Following is a letter that I wrote to my local newspaper. Readers are welcome to use any part of it that they wish to educate their community about the voter suppression in the United States:

“To the Editor:

“Seventy-one years ago, 92-year-old Rosanell Eaton was one of the first blacks in North Carolina to pass a literacy test allowing her to vote. In the year of her first vote, 1942, women in the United States had been able to vote for 22 years after the 19th Amendment to the Constitution became law on August 26, 1920—42 years after it was first proposed.

“Now, 93 years after women earned the vote, more females vote than men, but state voter-suppression laws are threatening women with loss of the vote by demanding photo ID at the polls. The argument for these draconian laws is voter fraud. Misrepresentation at the polls, however, has averaged one case each year for the past ten years. On the other hand, photo ID laws disenfranchise millions of voters.

“Eaton is one of those. Her name on her birth certificate differs from the name on her driver’s license and voter registration card, and taking care of this problem will require excessive time and money. For example, when 91-year-old Virginia Lasser went to the Tennessee department of motor vehicles to get a photo ID, she found a line of 100 people in front of her, no place for her to sit, and no help from state workers even after she asked. Lasater has voted and worked on campaigns for 70 years.

“Dorothy Cooper, 96, took a number of documents, including her birth certificate, to get a photo ID, but the birth certificate had her maiden name. She was denied, despite the fact that she voted under the Jim Crow laws of the 20th century.

“Viviette Applewhite, 93, marched with Martin Luther King, Jr. 50 years ago but can’t get a photo ID because her papers were stolen from her purse. She paid the fees to the state of Pennsylvania for a birth certificate but still wasn’t able to get it.
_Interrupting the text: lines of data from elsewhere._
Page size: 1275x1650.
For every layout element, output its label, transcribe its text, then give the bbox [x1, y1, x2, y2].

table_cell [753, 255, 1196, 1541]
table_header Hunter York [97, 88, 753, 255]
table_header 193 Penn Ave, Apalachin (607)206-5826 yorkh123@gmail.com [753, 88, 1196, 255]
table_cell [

“Many elderly people don’t have birth certificates because they were born at home. Some states require a birth certificate to get a photo ID, but people cannot get a birth certificate without a photo ID. The certificates also cost between $7 and $30, a large amount of money for the very poor.

“The voter suppression laws don’t refer specifically to women, but that gender is affected in greater numbers than men. Most men have not changed their names since they were born and are more likely to have documents from their work and their military service. Women who worked as domestics are far less likely to have Social Security cards and drivers’ licenses than men.
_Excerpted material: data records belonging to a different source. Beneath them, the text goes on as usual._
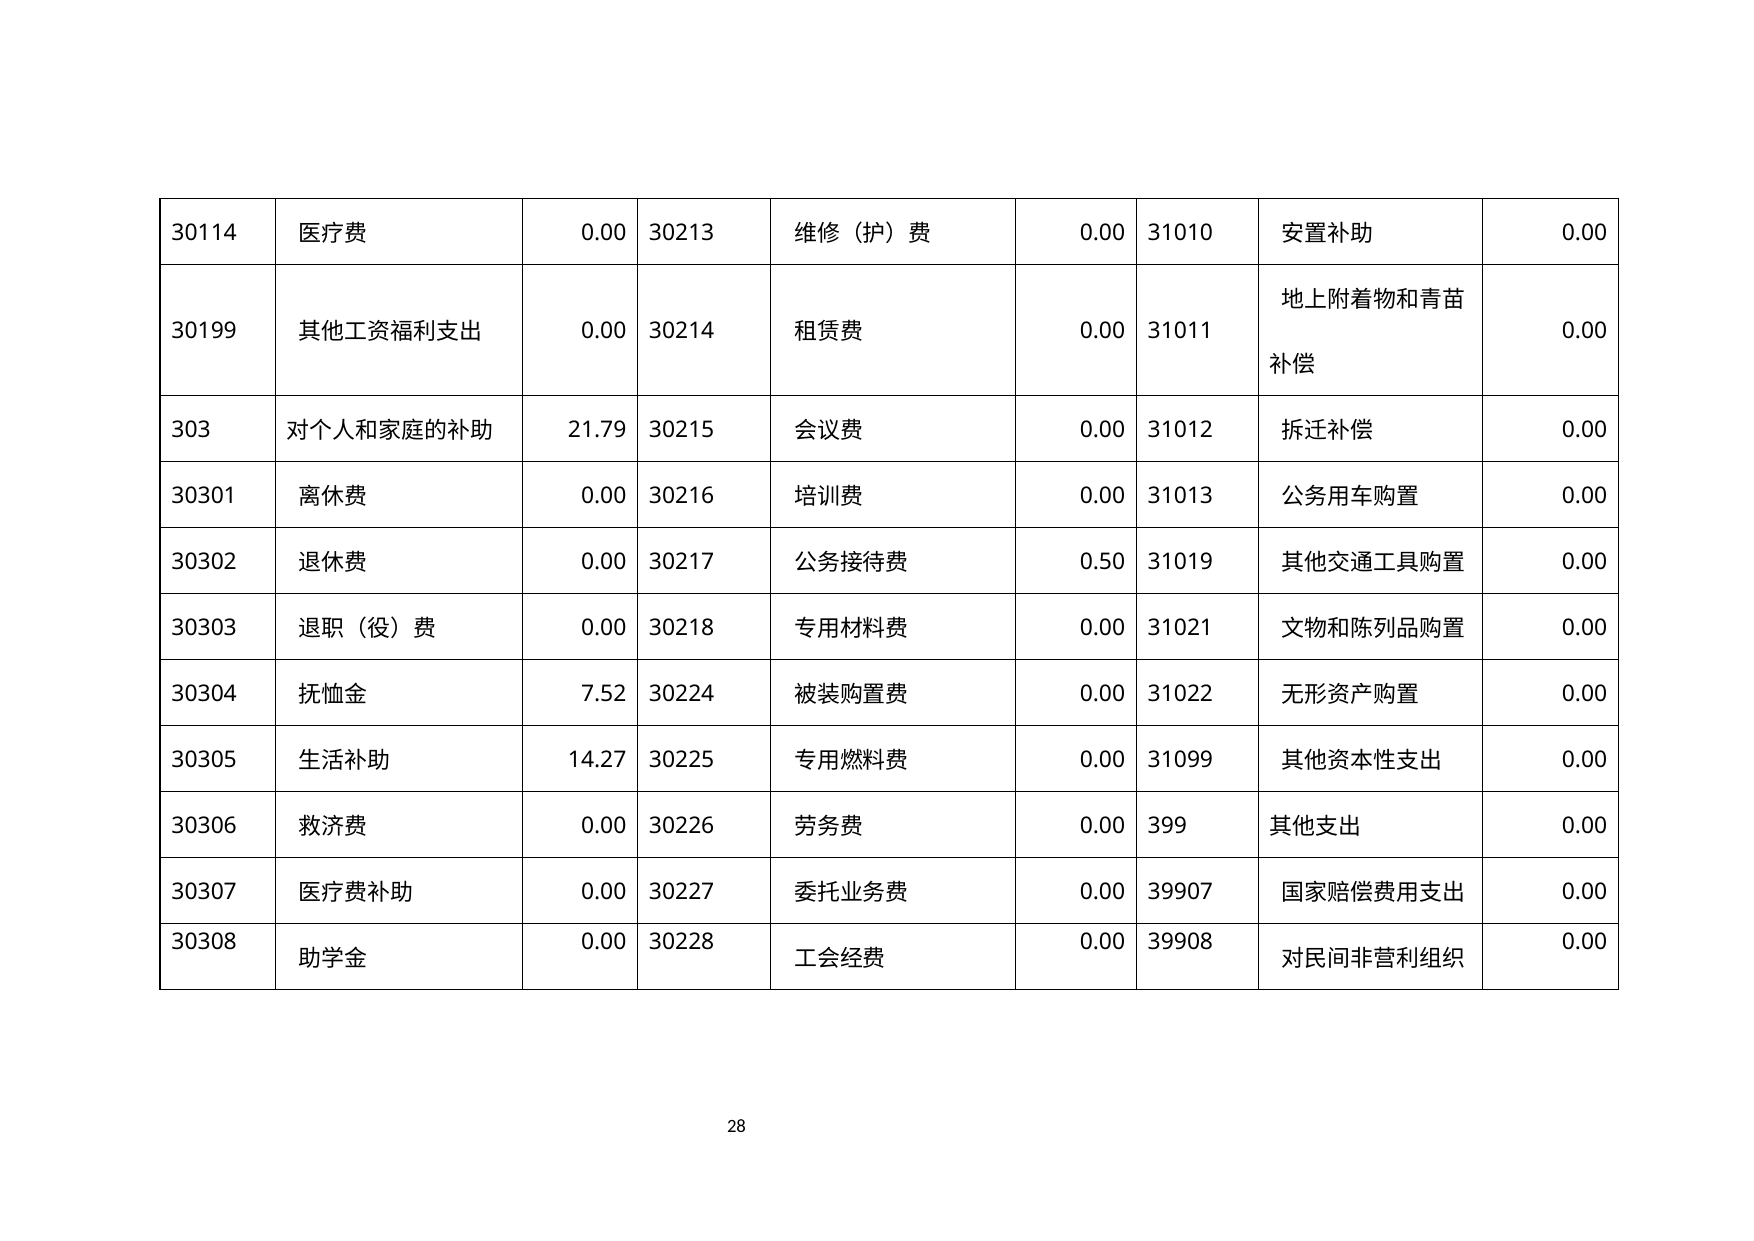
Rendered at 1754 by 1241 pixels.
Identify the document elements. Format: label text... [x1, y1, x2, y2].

table_cell 委托业务费 [771, 858, 1015, 923]
table_cell 0.00 [1016, 199, 1136, 264]
table_cell 30308 [161, 924, 275, 989]
table_cell 0.00 [1483, 924, 1618, 989]
table_cell 其他交通工具购置 [1259, 528, 1482, 593]
table_cell 21.79 [523, 396, 637, 461]
table_cell 医疗费补助 [276, 858, 522, 923]
table_cell 30199 [161, 265, 275, 395]
table_cell 0.00 [1483, 396, 1618, 461]
table_cell 0.00 [1483, 594, 1618, 659]
table_cell 31011 [1137, 265, 1258, 395]
table_cell 其他支出 [1259, 792, 1482, 857]
table_cell 生活补助 [276, 726, 522, 791]
table_cell 0.00 [523, 265, 637, 395]
table_cell 303 [161, 396, 275, 461]
table_cell 0.00 [523, 792, 637, 857]
table_cell 30228 [638, 924, 770, 989]
table_cell 培训费 [771, 462, 1015, 527]
table_cell 0.00 [1483, 858, 1618, 923]
table_cell 维修（护）费 [771, 199, 1015, 264]
table_cell 30307 [161, 858, 275, 923]
table_cell 0.00 [1016, 594, 1136, 659]
table_cell 0.00 [1483, 199, 1618, 264]
table_cell 0.00 [1016, 726, 1136, 791]
table_cell 7.52 [523, 660, 637, 725]
table_cell 14.27 [523, 726, 637, 791]
table_cell 专用燃料费 [771, 726, 1015, 791]
table_cell 30301 [161, 462, 275, 527]
table_cell 30304 [161, 660, 275, 725]
table_cell 30302 [161, 528, 275, 593]
table_cell 0.00 [523, 924, 637, 989]
table_cell 0.00 [1016, 924, 1136, 989]
table_cell 30218 [638, 594, 770, 659]
table_cell 30214 [638, 265, 770, 395]
table_cell 被装购置费 [771, 660, 1015, 725]
table_cell 30213 [638, 199, 770, 264]
table_cell 对民间非营利组织和群众性自治组织补贴 [1259, 924, 1482, 989]
table_cell 工会经费 [771, 924, 1015, 989]
table_cell 无形资产购置 [1259, 660, 1482, 725]
table_cell 租赁费 [771, 265, 1015, 395]
table_cell 399 [1137, 792, 1258, 857]
table_cell 对个人和家庭的补助 [276, 396, 522, 461]
table_cell 0.00 [1483, 528, 1618, 593]
table_cell 30114 [161, 199, 275, 264]
table_cell 0.00 [523, 462, 637, 527]
table_cell 39908 [1137, 924, 1258, 989]
table_cell 0.00 [1483, 265, 1618, 395]
table_cell 31099 [1137, 726, 1258, 791]
table_cell 抚恤金 [276, 660, 522, 725]
table_cell 退职（役）费 [276, 594, 522, 659]
table_cell 0.00 [1016, 396, 1136, 461]
table_cell 0.50 [1016, 528, 1136, 593]
table_cell 0.00 [1483, 726, 1618, 791]
table_cell 30224 [638, 660, 770, 725]
table_cell 30303 [161, 594, 275, 659]
table_cell 0.00 [1483, 660, 1618, 725]
table_cell 文物和陈列品购置 [1259, 594, 1482, 659]
table_cell 公务接待费 [771, 528, 1015, 593]
table_cell 公务用车购置 [1259, 462, 1482, 527]
table_cell 医疗费 [276, 199, 522, 264]
table_cell 劳务费 [771, 792, 1015, 857]
table_cell 30216 [638, 462, 770, 527]
table_cell 31019 [1137, 528, 1258, 593]
table_cell 0.00 [523, 858, 637, 923]
table_cell 30215 [638, 396, 770, 461]
table_cell 拆迁补偿 [1259, 396, 1482, 461]
table_cell 30226 [638, 792, 770, 857]
table_cell 0.00 [1016, 265, 1136, 395]
table_cell 0.00 [523, 594, 637, 659]
table_cell 30306 [161, 792, 275, 857]
table_cell 31021 [1137, 594, 1258, 659]
table_cell 退休费 [276, 528, 522, 593]
table_cell 31010 [1137, 199, 1258, 264]
table_cell 0.00 [1016, 792, 1136, 857]
table_cell 39907 [1137, 858, 1258, 923]
table_cell 31012 [1137, 396, 1258, 461]
table_cell 0.00 [1016, 462, 1136, 527]
table_cell 会议费 [771, 396, 1015, 461]
table_cell 救济费 [276, 792, 522, 857]
table_cell 30305 [161, 726, 275, 791]
table_cell 安置补助 [1259, 199, 1482, 264]
table_cell 30227 [638, 858, 770, 923]
table_cell 0.00 [1483, 792, 1618, 857]
table_cell 国家赔偿费用支出 [1259, 858, 1482, 923]
table_cell 0.00 [1016, 858, 1136, 923]
table_cell 31022 [1137, 660, 1258, 725]
table_cell 0.00 [1483, 462, 1618, 527]
table_cell 0.00 [523, 199, 637, 264]
table_cell 其他工资福利支出 [276, 265, 522, 395]
table_cell 离休费 [276, 462, 522, 527]
table_cell 30217 [638, 528, 770, 593]
table_cell 助学金 [276, 924, 522, 989]
table_cell 0.00 [1016, 660, 1136, 725]
table_cell 专用材料费 [771, 594, 1015, 659]
table_cell 其他资本性支出 [1259, 726, 1482, 791]
table_cell 地上附着物和青苗补偿 [1259, 265, 1482, 395]
table_cell 31013 [1137, 462, 1258, 527]
table_cell 30225 [638, 726, 770, 791]
table_cell 0.00 [523, 528, 637, 593]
“Only 66 percent of voting-age women with proof of citizenship have a document with their current legal names. Also 52 percent of women don’t have their legal names on their birth certificates. In some states, women are required to bring both their birth certificates and documents proving legal citizenship—twice as many documents as men have to bring to the polls in order to vote.

“At this time, over a dozen states have photo ID laws, and another 15 have pending legislation or laws that are being questioned in court. With the Supreme Court decision that states can make any restrictive laws that they wish, that situation may change. Currently, Oregon is the only state in the nation that requires vote by mail although occasionally politicians consider changing the law, using the argument that many other activities such as buying alcohol or flying require photo ID. We hope that they will remember that transportation and purchases are not guaranteed by the U.S. Constitution; voting is.

“If you are one of the people in the United States who think there is no problem in obtaining the necessary photo ID in states with these laws, you are a member of the elite. The women of the United States and of Oregon celebrate the 19th Amendment to the Constitution and Oregon’s voting laws that give us equality in the voting process.

You can commemorate Women’s Equality Day by spreading the word about voter suppression in the United States.